Questions about his defense have been answered, as he was named to the All-NBA Defensive team in 2009. His athleticism allows him to smother nearly anyone he chooses to. Whether it's Deron Williams or Dirk Nowitzki setting up their game-winning shot, you can be sure LeBron is equipped to stop them.

He gets up the court faster than anyone (minus Chris Paul, perhaps) and has displayed the ability to chase down fast-breakers and pin their layups against the glass. He is the only one I've ever seen or known with the unique combination of speed, hops, and power to accomplish this routinely.

One of the common critiques of LeBron has been the lack of consistency in his outside shooting. He would also often settle for long, mid-range jumpers—the most illogical choice for a player with his gifts. Both of those issues have been rectified this year.

He's shooting a respectable, career best 35% from three-point land and possesses unlimited range. In two separate games I've seen, he was literally and voluntarily swishing threes from a step inside the half-court line (One of those games included a 23 point first quarter.)

In six years he's made countless game-winners, single-handedly led his team to the Finals over veteran "team basketball" squads, and continues to refine the less proficient aspects of his game. At age 25, he has at least five more years at top performance-level. Given his freakish athleticism, more wouldn't surprise me.

Now, to the youngster.


In his third season, Kevin Durant supplies a much smaller statistical cross-section for analysis. Still, his progress and ceiling as a player are debatably faster and higher than LeBron's.

As previously mentioned, Durant's 6'9", 230 lb frame makes him a nightmare for opposing defenses. While LeBron slashes and pounds, Durant is arguably quicker and able to elevate over taller defenders, not because of superior leaping ability but because of his length.

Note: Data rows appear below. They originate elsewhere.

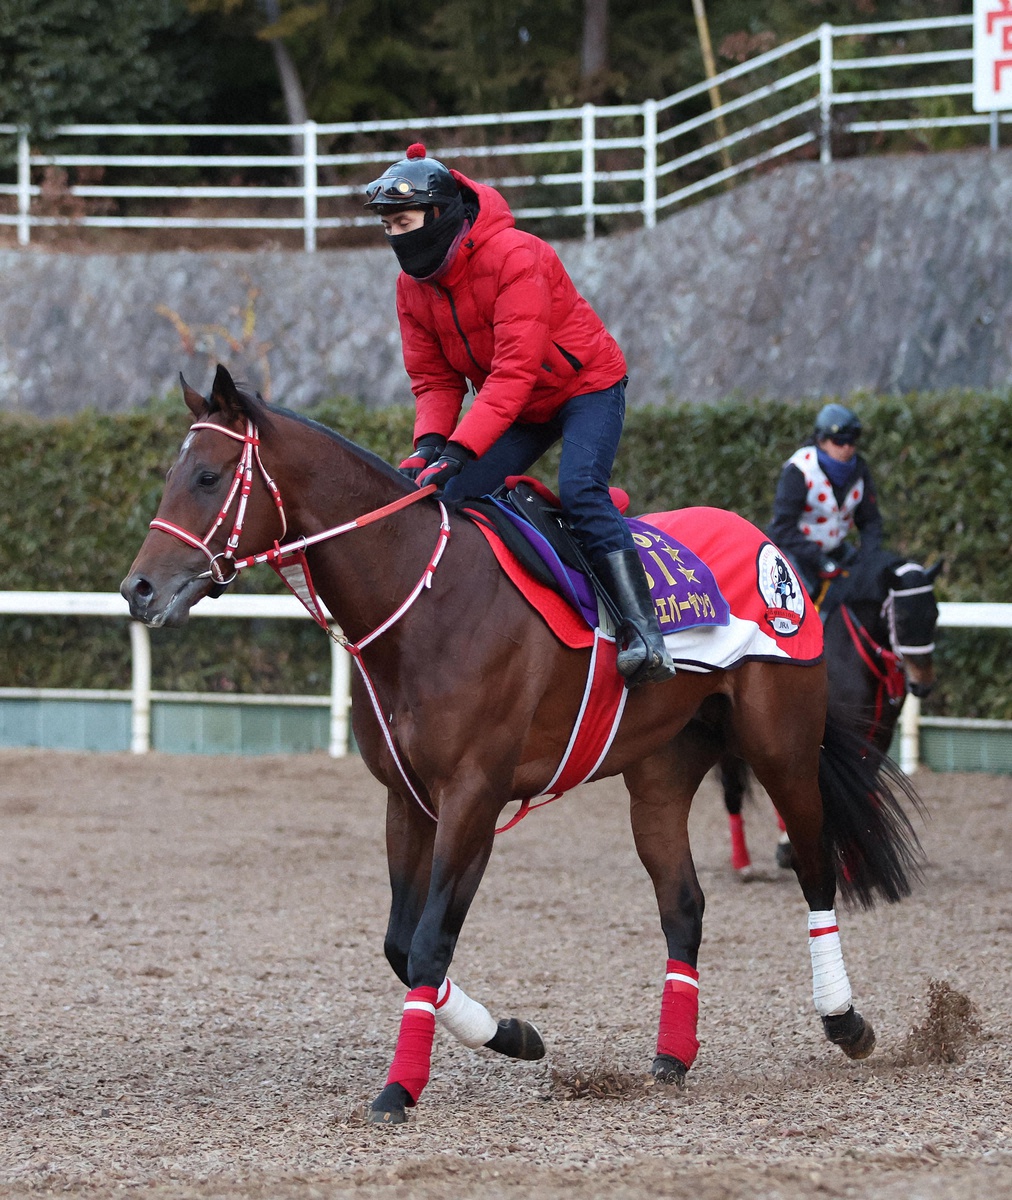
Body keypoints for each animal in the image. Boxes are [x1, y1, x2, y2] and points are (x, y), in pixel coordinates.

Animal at [720, 550, 942, 874]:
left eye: (935, 614)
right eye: (900, 618)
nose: (922, 685)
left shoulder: (879, 735)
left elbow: (864, 788)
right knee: (733, 784)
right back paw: (742, 862)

He has a wingspan measured at 7'5", which puts him near the top of the league. If LeBron has the mass to cover virtually anyone, Durant has the length. Like a young LeBron, his defensive commitment is questionable. But also like LeBron, he is sure to improve this area as he continues growing.

Durant is currently averaging 29.8 ppg, 7.34 rpg, and 2.96 apg. James averaged similar numbers his third year, including steals and blocks, though with a significant edge in assists. Offensive facilitation is one area I believe that James proves himself more valuable than Durant. But Durant's free throw percentage (88%) is already much higher than LeBron's career best (78%), further giving legitimacy to the argument of him as a more efficient offensive weapon.

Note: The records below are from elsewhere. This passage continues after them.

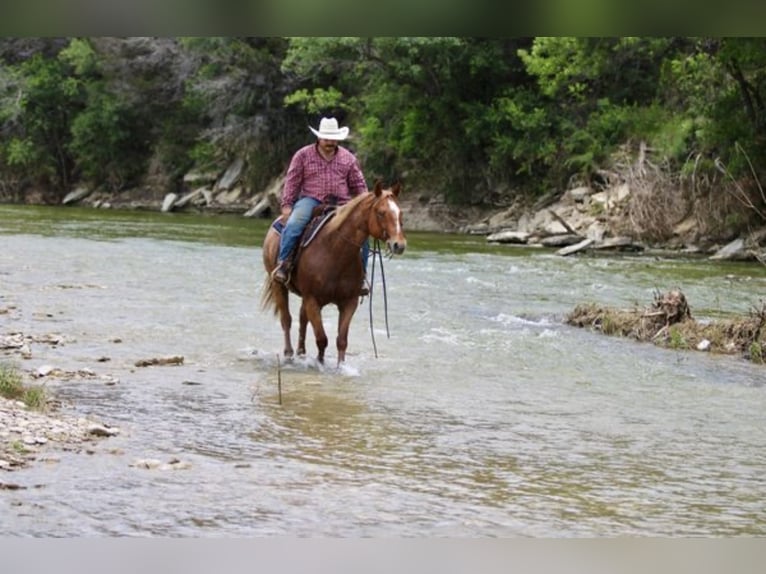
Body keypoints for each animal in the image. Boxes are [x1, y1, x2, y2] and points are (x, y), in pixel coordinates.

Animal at [261, 181, 406, 366]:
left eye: (400, 213)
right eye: (381, 213)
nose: (399, 245)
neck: (334, 251)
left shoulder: (349, 302)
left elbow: (341, 341)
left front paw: (340, 367)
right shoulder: (313, 300)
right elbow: (322, 339)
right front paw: (320, 363)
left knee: (302, 318)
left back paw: (301, 352)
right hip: (279, 285)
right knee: (286, 319)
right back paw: (289, 353)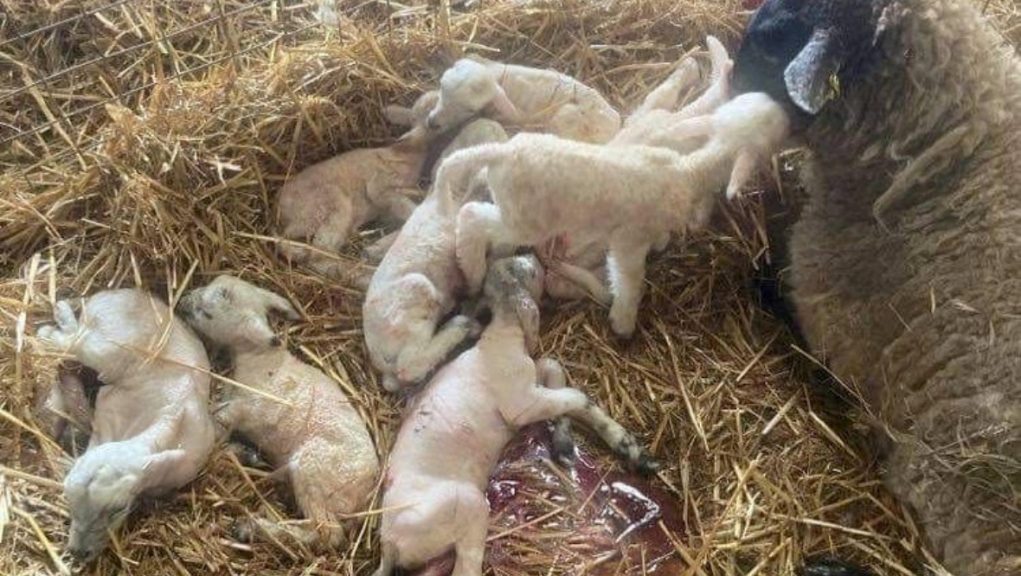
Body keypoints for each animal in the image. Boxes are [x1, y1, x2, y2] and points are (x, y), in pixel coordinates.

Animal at [35, 289, 215, 563]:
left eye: (118, 509)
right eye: (68, 499)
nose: (78, 553)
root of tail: (117, 293)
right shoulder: (107, 419)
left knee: (74, 338)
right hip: (105, 348)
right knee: (74, 338)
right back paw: (58, 314)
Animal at [177, 275, 379, 548]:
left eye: (207, 313)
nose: (182, 301)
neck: (260, 359)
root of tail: (368, 493)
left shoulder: (245, 409)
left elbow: (217, 424)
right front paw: (243, 452)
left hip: (314, 470)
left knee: (327, 532)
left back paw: (252, 528)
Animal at [372, 255, 657, 576]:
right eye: (531, 273)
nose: (535, 257)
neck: (500, 338)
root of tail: (390, 542)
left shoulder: (532, 379)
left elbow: (553, 367)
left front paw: (568, 443)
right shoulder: (522, 403)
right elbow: (574, 397)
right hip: (467, 506)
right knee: (466, 566)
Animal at [441, 92, 790, 338]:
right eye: (772, 133)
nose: (785, 108)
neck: (688, 173)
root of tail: (502, 152)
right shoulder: (629, 240)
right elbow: (629, 278)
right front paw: (623, 322)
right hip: (525, 220)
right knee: (471, 217)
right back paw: (472, 273)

His three-point percentage (37.6%) and overall field goal percentage (48%) are alarmingly high for such a young, prolific scorer. LeBron himself has never averaged better than 35% from three-point land. At only 21, if Durant can further develop his three-point stroke into the 40% to 43% range, he could in fact be considered more lethal than the King.

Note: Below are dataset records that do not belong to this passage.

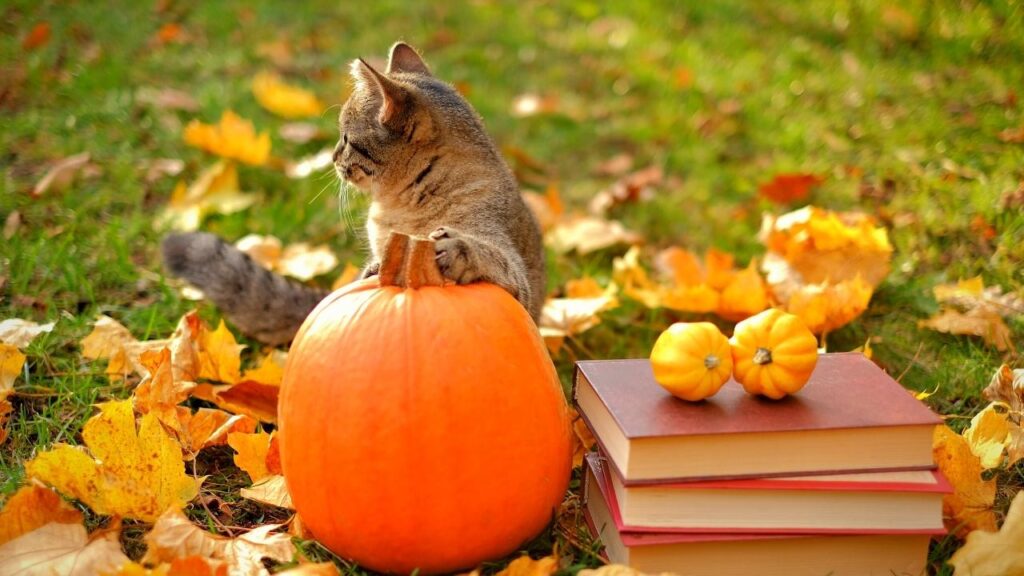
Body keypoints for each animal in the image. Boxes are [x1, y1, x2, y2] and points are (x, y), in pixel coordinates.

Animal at [161, 42, 544, 344]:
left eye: (345, 138)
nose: (331, 156)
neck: (399, 208)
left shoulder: (514, 276)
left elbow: (491, 257)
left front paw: (454, 249)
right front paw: (376, 268)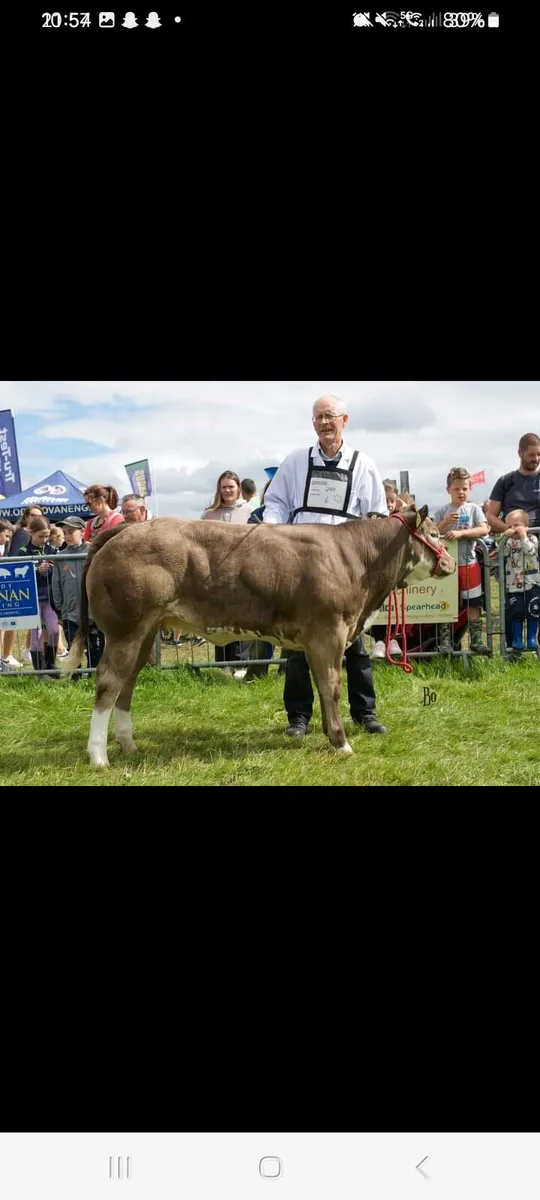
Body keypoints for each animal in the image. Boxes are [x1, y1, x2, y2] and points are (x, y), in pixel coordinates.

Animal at [61, 506, 455, 766]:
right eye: (435, 534)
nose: (451, 562)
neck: (357, 560)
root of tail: (128, 529)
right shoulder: (328, 632)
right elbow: (331, 686)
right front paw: (341, 742)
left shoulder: (320, 638)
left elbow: (321, 686)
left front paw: (330, 735)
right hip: (125, 629)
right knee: (108, 682)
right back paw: (98, 756)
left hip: (145, 632)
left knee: (126, 683)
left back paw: (128, 745)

When a question of this nature is asked, most tend to choose the younger of the two players. Kevin Durant has at least a decade of dominance in front of him, and his reliance on jump-shooting means he has potential to be effective extraordinarily late in his career as a post player (Michael Jordan, anyone?).

LeBron has less time left, though only by a few seasons; he also possesses the athletic ability to have a longer, more consistently-dominant career than anyone in history. He has proven he can make big shots and literally carry a team on his back while also possessing a significant edge in ball-handling and a slight edge in own-shot-creation, abilities vital to a franchise player.  

I am anxious to see how Durant responds to the playoff pressure, particularly in the Wild Wild West. If he chokes or folds up, it won't necessarily settle the debate, but it'll most certainly influence it.

A franchise player, no matter how young, needs to perform well when it matters most.

VERDICT:  LEBRON JAMES. Too fast, too strong, too much of a chip on his shoulder, too able to tear through hard-nosed, defensive drapery. While KD appears to have the ability to guide my team to the Finals, I prefer the proven player who is going to drag them there.